## Task set:
a. Which kinds of trucks does the passage about the boys and their trucks say N can identify by sight and name?
b. Copy out, line for line, the part of the records that opens with the line containing "Analyze this satellite" and continues through the last line of the records, both ends included.

I couldn't’t have known then, in the sunset of my childhood, that I would someday have all the time in the world to play with trucks. Both my boys adore trucks and trains beyond any other toys. They own trucks large and small, plus a wooden rail train set nicer than anything Trevor ever had. My boys know words for trucks that were not part of my own vocabulary until recently. At twenty-two months, N can identify a backhoe, a digger, a tanker and a combine by sight and name. O can tell you which part of a train is the engine, caboose, or boxcar, and yells “all aboard!” every time we drive by the light rail station. They spend hours running big trucks and little trucks about our little house, over the couch, down their plastic slide, under and around chairs. They pick truck or train books over others, and notice many trucks out the car window before I do. When I eavesdrop their chatter through the monitor as I finish dinner for J and I, I hear lists of trucks, fire engine sounds, and the "beep, beep, beep!" of a garbage truck in reverse.

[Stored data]
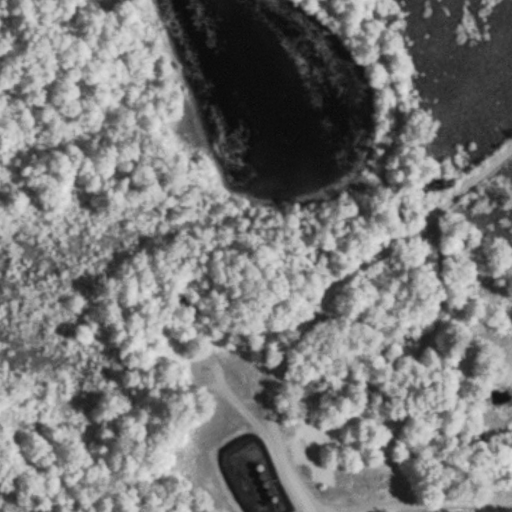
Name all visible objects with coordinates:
road: (394, 328)
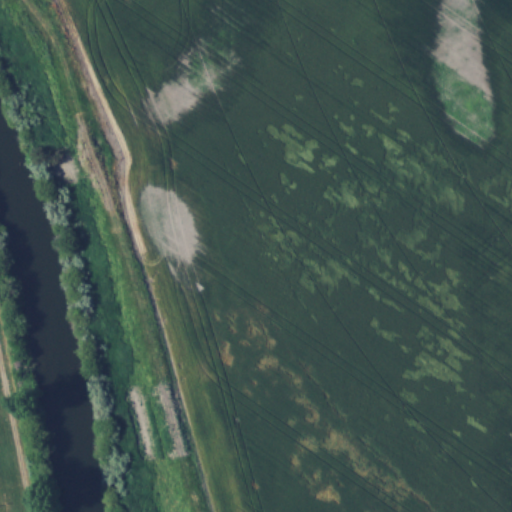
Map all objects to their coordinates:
river: (46, 331)
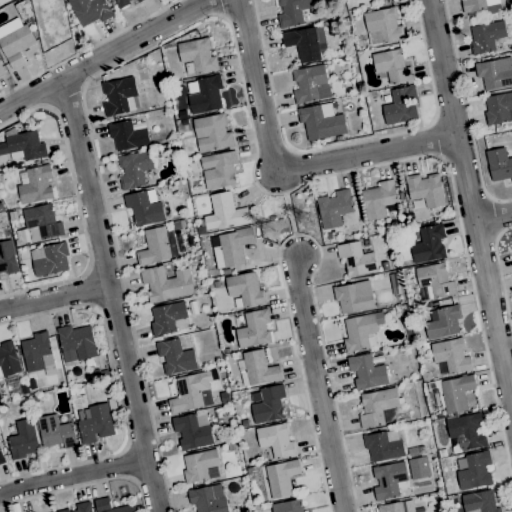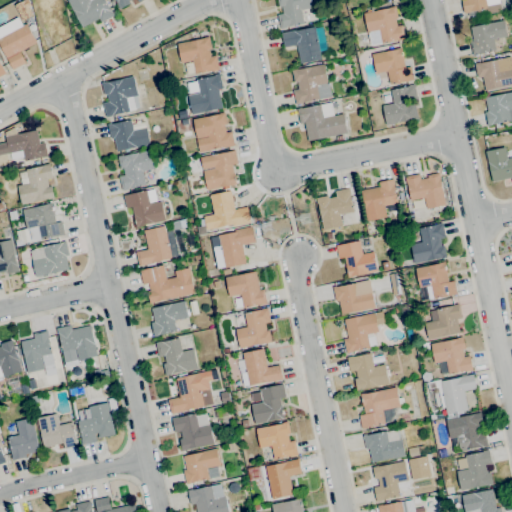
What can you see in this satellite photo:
building: (122, 2)
building: (123, 3)
building: (477, 4)
building: (480, 7)
building: (88, 10)
building: (90, 10)
building: (290, 12)
building: (291, 12)
building: (381, 25)
building: (383, 26)
building: (190, 35)
building: (485, 35)
building: (486, 36)
building: (14, 41)
building: (15, 42)
building: (301, 43)
building: (303, 44)
road: (89, 47)
road: (108, 53)
building: (197, 55)
building: (197, 56)
building: (391, 65)
building: (392, 66)
building: (2, 70)
building: (1, 71)
building: (494, 72)
building: (494, 72)
building: (309, 83)
building: (310, 84)
road: (258, 86)
building: (336, 90)
building: (203, 94)
building: (206, 94)
building: (119, 95)
road: (433, 95)
building: (400, 105)
building: (401, 105)
building: (498, 107)
building: (498, 108)
building: (185, 115)
building: (184, 121)
building: (320, 121)
building: (321, 121)
building: (211, 132)
building: (212, 133)
building: (126, 135)
building: (127, 135)
building: (339, 138)
building: (25, 145)
building: (23, 146)
road: (366, 153)
building: (498, 164)
building: (499, 164)
building: (11, 166)
building: (132, 169)
building: (217, 169)
building: (219, 169)
building: (136, 170)
building: (33, 184)
building: (34, 184)
road: (471, 190)
building: (423, 191)
building: (424, 191)
building: (377, 199)
building: (378, 199)
building: (143, 207)
building: (144, 207)
building: (333, 208)
building: (334, 208)
building: (224, 212)
road: (290, 212)
road: (495, 212)
building: (223, 213)
power tower: (306, 220)
building: (41, 222)
building: (3, 223)
building: (39, 223)
power tower: (272, 228)
building: (329, 236)
building: (19, 242)
building: (366, 242)
building: (428, 243)
building: (428, 244)
building: (153, 246)
building: (156, 246)
building: (234, 246)
building: (229, 247)
building: (6, 257)
building: (7, 257)
building: (355, 258)
building: (48, 259)
building: (50, 259)
building: (356, 259)
building: (27, 279)
building: (435, 280)
building: (433, 281)
building: (165, 283)
building: (166, 283)
building: (244, 289)
building: (245, 290)
road: (109, 294)
building: (352, 296)
building: (354, 296)
road: (54, 298)
building: (396, 310)
building: (166, 317)
building: (167, 317)
building: (441, 321)
building: (443, 321)
building: (253, 328)
building: (254, 328)
road: (511, 330)
building: (357, 331)
building: (360, 332)
building: (77, 341)
building: (75, 342)
building: (226, 350)
building: (36, 352)
building: (37, 352)
building: (176, 355)
building: (450, 355)
building: (451, 355)
building: (174, 356)
building: (7, 359)
building: (7, 359)
building: (258, 368)
building: (258, 369)
building: (365, 371)
building: (366, 371)
building: (426, 377)
road: (321, 383)
building: (31, 384)
building: (406, 387)
building: (73, 391)
building: (190, 392)
building: (455, 392)
building: (456, 393)
building: (189, 395)
building: (266, 403)
building: (267, 404)
building: (376, 406)
building: (378, 407)
road: (110, 412)
building: (93, 422)
building: (94, 423)
building: (244, 423)
building: (191, 430)
building: (192, 430)
building: (466, 430)
building: (54, 431)
building: (55, 432)
building: (467, 432)
building: (229, 435)
building: (22, 439)
building: (23, 439)
road: (341, 439)
building: (275, 440)
building: (276, 440)
building: (383, 445)
building: (383, 445)
building: (231, 447)
building: (420, 448)
building: (413, 451)
building: (440, 454)
building: (1, 457)
building: (0, 459)
building: (197, 464)
building: (199, 465)
building: (472, 469)
building: (474, 470)
building: (213, 473)
road: (74, 477)
building: (280, 477)
building: (281, 477)
building: (387, 479)
building: (388, 480)
building: (207, 498)
building: (208, 499)
building: (478, 502)
building: (479, 502)
building: (110, 506)
building: (287, 506)
building: (401, 506)
building: (80, 507)
building: (256, 508)
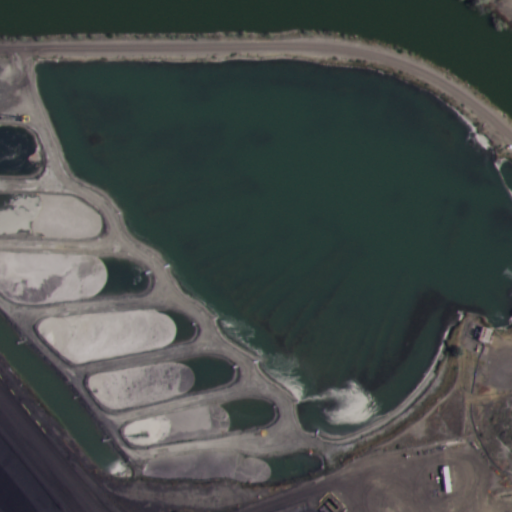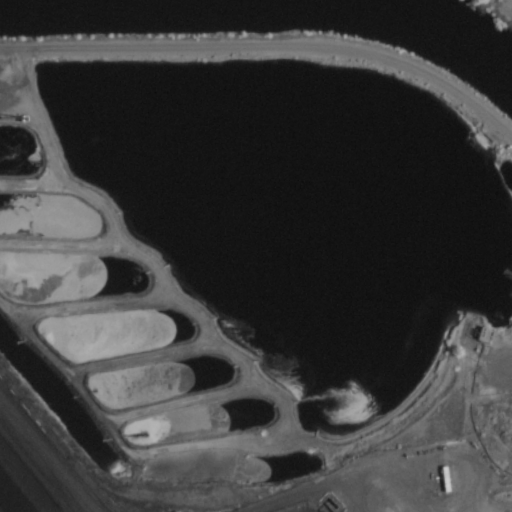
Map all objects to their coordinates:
power plant: (10, 498)
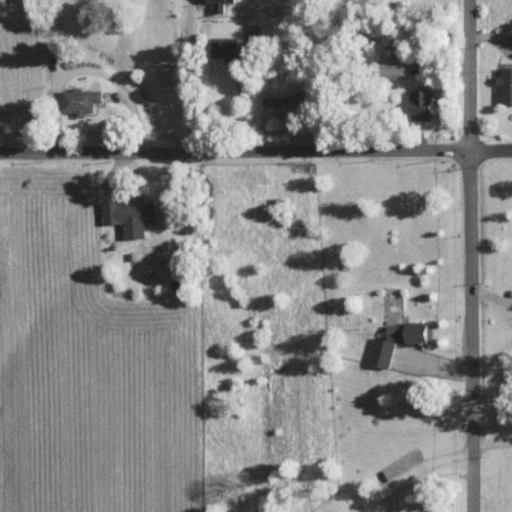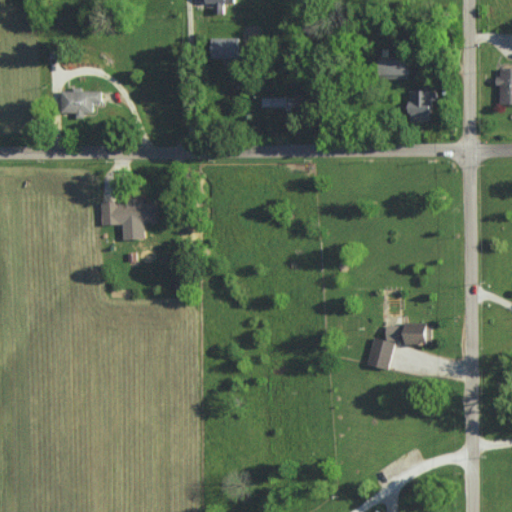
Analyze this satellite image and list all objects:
building: (219, 5)
building: (225, 47)
building: (396, 67)
road: (185, 76)
building: (506, 84)
building: (81, 100)
building: (278, 101)
building: (421, 104)
road: (256, 152)
building: (129, 211)
road: (464, 255)
road: (489, 299)
building: (398, 340)
road: (427, 464)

## Exercise answers:
a. A backhoe, a digger, a tanker and a combine.

b.
Analyze this satellite image and list all objects:
building: (219, 5)
building: (225, 47)
building: (396, 67)
road: (185, 76)
building: (506, 84)
building: (81, 100)
building: (278, 101)
building: (421, 104)
road: (256, 152)
building: (129, 211)
road: (464, 255)
road: (489, 299)
building: (398, 340)
road: (427, 464)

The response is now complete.